According to the Brazilian Soil Classification System, the soils of the AES, CB, and SA populations were classified as sandy loam, whilst the soil of the SPS population corresponded to clayey sandy loam (Embrapa 2013). Table S6 lists the chemical and granulometric soil composition of the C. sylvestris populations.

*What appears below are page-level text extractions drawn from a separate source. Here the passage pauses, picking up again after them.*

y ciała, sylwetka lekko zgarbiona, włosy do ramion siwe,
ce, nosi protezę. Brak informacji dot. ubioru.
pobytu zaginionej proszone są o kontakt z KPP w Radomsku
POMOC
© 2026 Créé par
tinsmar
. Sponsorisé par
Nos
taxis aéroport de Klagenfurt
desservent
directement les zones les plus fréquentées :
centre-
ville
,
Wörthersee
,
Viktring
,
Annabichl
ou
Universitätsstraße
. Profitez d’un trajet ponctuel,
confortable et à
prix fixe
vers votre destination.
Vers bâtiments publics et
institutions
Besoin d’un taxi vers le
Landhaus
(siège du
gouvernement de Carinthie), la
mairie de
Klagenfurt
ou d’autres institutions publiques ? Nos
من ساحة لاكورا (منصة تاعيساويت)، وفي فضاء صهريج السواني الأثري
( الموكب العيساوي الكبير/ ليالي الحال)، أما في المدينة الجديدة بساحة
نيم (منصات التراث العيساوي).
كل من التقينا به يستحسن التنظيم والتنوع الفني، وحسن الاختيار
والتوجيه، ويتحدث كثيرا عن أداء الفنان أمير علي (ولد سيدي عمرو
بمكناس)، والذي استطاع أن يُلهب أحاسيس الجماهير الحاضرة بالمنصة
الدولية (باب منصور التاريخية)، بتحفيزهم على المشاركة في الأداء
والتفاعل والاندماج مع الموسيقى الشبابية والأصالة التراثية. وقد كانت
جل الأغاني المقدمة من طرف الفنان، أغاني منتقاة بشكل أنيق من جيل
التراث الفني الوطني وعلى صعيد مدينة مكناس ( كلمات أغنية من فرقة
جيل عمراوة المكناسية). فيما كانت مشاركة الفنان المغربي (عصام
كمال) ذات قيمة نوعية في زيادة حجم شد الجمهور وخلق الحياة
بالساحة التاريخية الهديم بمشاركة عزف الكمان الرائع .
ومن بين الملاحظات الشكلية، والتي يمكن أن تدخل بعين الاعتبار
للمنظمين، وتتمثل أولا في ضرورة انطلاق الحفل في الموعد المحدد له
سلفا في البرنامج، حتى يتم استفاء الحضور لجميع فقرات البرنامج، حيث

On the basis of the criteria reported by Viecelli (2017), the P content (2.0 mg/dm3) of the soil of the AES population was very low (≤ 6.0 mm/dm3), which influenced the delayed flowering and fructification (July to October) as compared to the SPS population (May to September), whose soil had P content of 10.0 mg/dm3. The K content (0.9 mmolc/dm3) in the soil of the AES population was low (1.5 mmolc/dm3), and such K deficiency could cause adaxial curvature observed in the leaves of the ‘lingua’, making the stems dry and brittle (Cecílio et al. 2016; Viecelli 2017). These characteristics were predominant in the AES population (Fig. S18), but we did not observe them in the other populations. According to Schymanski et al (2013), longer sunlight exposure favors water loss and overheating in the leaves, as in the case of the AES population, which contributed to adaxial curvature in the ‘lingua’ variety.

Conclusions

Morphological differences that are used to distinguish C. sylvestrissylvestris’ and ‘lingua’ varieties, like palisade index, epidermal cell wall, stomata distribution, trunks with more significant fissures or leaves with adaxial curvature can be associated to different soil composition, and relative humidities. This study has shown that these factors impact the EO content in population, intrapopulation, seasonal, and circadian of these two varieties. Differences between their EO composition were reported in this study for the first time with the aid of clustered analysis of four different C. sylvestris populations. Higher contents of germacrene D, α-muurolol, and α-cadinol in the ‘lingua’ variety were verified. However, the (E)-caryophyllene, spathulenol, β-elemene, and bicyclogermacrene in the ‘sylvestris’ variety were the main components. These differences, added to different optical rotation for the two varieties, can be useful to distinguish C. sylvestrissylvestris’ and ‘lingua’. In summary, this study demonstrates the role that the EO can also play as a complementary tool for distinguishing these two varieties of such an important plant species in the folk medicine, in combination glycosylated flavonoids (in C. sylvestrislingua’) and casearin-like diterpenes (in C. sylvestrissyvestris’) and morphological aspects.